[Stated goal]
Output the records exactly. Include every line.
====== Records supplied ======
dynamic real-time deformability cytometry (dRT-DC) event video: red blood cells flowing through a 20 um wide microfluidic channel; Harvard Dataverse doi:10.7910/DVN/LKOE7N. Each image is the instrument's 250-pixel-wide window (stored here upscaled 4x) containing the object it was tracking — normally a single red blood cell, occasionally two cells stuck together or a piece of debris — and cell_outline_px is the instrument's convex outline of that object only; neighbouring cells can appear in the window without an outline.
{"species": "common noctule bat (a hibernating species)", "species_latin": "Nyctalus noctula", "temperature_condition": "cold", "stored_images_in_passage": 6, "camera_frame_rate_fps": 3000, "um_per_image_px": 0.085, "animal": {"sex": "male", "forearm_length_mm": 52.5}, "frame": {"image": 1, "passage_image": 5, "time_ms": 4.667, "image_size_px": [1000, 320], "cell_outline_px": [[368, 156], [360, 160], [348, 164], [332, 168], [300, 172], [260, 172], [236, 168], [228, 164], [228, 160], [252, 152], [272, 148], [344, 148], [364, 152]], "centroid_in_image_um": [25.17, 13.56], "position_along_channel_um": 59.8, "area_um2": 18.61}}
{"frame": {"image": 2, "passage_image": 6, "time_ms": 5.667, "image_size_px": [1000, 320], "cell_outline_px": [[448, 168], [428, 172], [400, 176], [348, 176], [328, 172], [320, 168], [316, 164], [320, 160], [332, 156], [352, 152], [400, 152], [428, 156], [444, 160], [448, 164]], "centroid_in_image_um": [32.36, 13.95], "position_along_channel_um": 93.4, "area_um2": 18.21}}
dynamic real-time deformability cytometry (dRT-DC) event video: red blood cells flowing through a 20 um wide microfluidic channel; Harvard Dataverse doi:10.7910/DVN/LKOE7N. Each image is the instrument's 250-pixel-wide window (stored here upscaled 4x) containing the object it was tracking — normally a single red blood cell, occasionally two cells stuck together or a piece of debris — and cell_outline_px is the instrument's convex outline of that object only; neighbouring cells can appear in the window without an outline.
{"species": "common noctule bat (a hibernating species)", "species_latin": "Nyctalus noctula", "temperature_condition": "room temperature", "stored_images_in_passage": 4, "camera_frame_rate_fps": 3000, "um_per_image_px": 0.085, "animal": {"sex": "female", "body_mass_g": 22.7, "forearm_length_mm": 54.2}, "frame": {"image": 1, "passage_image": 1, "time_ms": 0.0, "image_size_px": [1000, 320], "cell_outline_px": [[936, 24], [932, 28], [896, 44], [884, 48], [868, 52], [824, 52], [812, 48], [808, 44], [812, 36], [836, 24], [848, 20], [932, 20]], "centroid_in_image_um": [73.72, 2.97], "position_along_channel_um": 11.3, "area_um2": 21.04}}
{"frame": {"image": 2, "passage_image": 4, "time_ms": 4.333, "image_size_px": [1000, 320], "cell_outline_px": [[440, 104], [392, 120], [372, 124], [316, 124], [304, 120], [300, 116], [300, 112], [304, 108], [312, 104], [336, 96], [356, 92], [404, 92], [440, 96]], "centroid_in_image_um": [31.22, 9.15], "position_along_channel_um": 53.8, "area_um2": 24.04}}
======
[Written solution]
dynamic real-time deformability cytometry (dRT-DC) event video: red blood cells flowing through a 20 um wide microfluidic channel; Harvard Dataverse doi:10.7910/DVN/LKOE7N. Each image is the instrument's 250-pixel-wide window (stored here upscaled 4x) containing the object it was tracking — normally a single red blood cell, occasionally two cells stuck together or a piece of debris — and cell_outline_px is the instrument's convex outline of that object only; neighbouring cells can appear in the window without an outline.
{"species": "common noctule bat (a hibernating species)", "species_latin": "Nyctalus noctula", "temperature_condition": "cold", "stored_images_in_passage": 6, "camera_frame_rate_fps": 3000, "um_per_image_px": 0.085, "animal": {"sex": "male", "forearm_length_mm": 52.5}, "frame": {"image": 1, "passage_image": 5, "time_ms": 4.667, "image_size_px": [1000, 320], "cell_outline_px": [[368, 156], [360, 160], [348, 164], [332, 168], [300, 172], [260, 172], [236, 168], [228, 164], [228, 160], [252, 152], [272, 148], [344, 148], [364, 152]], "centroid_in_image_um": [25.17, 13.56], "position_along_channel_um": 59.8, "area_um2": 18.61}}
{"frame": {"image": 2, "passage_image": 6, "time_ms": 5.667, "image_size_px": [1000, 320], "cell_outline_px": [[448, 168], [428, 172], [400, 176], [348, 176], [328, 172], [320, 168], [316, 164], [320, 160], [332, 156], [352, 152], [400, 152], [428, 156], [444, 160], [448, 164]], "centroid_in_image_um": [32.36, 13.95], "position_along_channel_um": 93.4, "area_um2": 18.21}}
dynamic real-time deformability cytometry (dRT-DC) event video: red blood cells flowing through a 20 um wide microfluidic channel; Harvard Dataverse doi:10.7910/DVN/LKOE7N. Each image is the instrument's 250-pixel-wide window (stored here upscaled 4x) containing the object it was tracking — normally a single red blood cell, occasionally two cells stuck together or a piece of debris — and cell_outline_px is the instrument's convex outline of that object only; neighbouring cells can appear in the window without an outline.
{"species": "common noctule bat (a hibernating species)", "species_latin": "Nyctalus noctula", "temperature_condition": "room temperature", "stored_images_in_passage": 4, "camera_frame_rate_fps": 3000, "um_per_image_px": 0.085, "animal": {"sex": "female", "body_mass_g": 22.7, "forearm_length_mm": 54.2}, "frame": {"image": 1, "passage_image": 1, "time_ms": 0.0, "image_size_px": [1000, 320], "cell_outline_px": [[936, 24], [932, 28], [896, 44], [884, 48], [868, 52], [824, 52], [812, 48], [808, 44], [812, 36], [836, 24], [848, 20], [932, 20]], "centroid_in_image_um": [73.72, 2.97], "position_along_channel_um": 11.3, "area_um2": 21.04}}
{"frame": {"image": 2, "passage_image": 4, "time_ms": 4.333, "image_size_px": [1000, 320], "cell_outline_px": [[440, 104], [392, 120], [372, 124], [316, 124], [304, 120], [300, 116], [300, 112], [304, 108], [312, 104], [336, 96], [356, 92], [404, 92], [440, 96]], "centroid_in_image_um": [31.22, 9.15], "position_along_channel_um": 53.8, "area_um2": 24.04}}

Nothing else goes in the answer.